(Itemized modification records)
==========

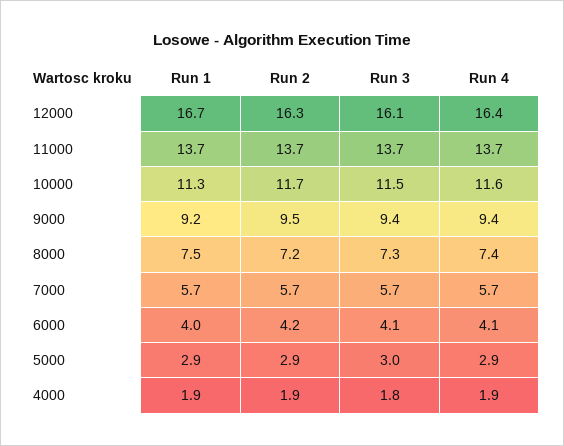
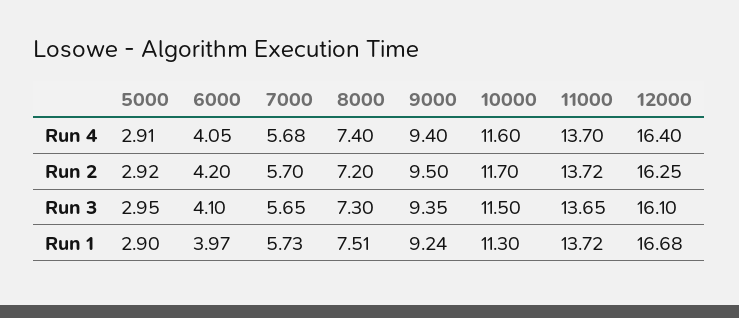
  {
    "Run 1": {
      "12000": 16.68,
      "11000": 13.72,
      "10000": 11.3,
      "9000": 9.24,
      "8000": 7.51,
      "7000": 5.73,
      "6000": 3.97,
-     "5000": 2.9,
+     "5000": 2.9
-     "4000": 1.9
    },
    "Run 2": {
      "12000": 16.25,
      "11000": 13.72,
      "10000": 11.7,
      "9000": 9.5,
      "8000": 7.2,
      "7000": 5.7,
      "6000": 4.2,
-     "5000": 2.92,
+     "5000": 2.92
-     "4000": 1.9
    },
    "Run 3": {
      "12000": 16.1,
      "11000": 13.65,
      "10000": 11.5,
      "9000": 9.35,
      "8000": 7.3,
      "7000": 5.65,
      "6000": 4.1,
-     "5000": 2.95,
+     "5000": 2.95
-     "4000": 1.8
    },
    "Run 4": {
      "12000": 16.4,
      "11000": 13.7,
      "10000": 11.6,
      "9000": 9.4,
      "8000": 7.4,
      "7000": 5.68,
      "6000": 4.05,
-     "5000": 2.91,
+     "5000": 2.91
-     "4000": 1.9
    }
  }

==========

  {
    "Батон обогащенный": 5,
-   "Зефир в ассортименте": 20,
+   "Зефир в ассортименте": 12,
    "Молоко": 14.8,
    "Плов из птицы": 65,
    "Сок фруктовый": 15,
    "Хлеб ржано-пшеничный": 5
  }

==========

__WORK ITEM__: Say how many lines of the preceding data include the word "Зефир". The number is the whole answer.

__PROBLEM SOLUTION__: 2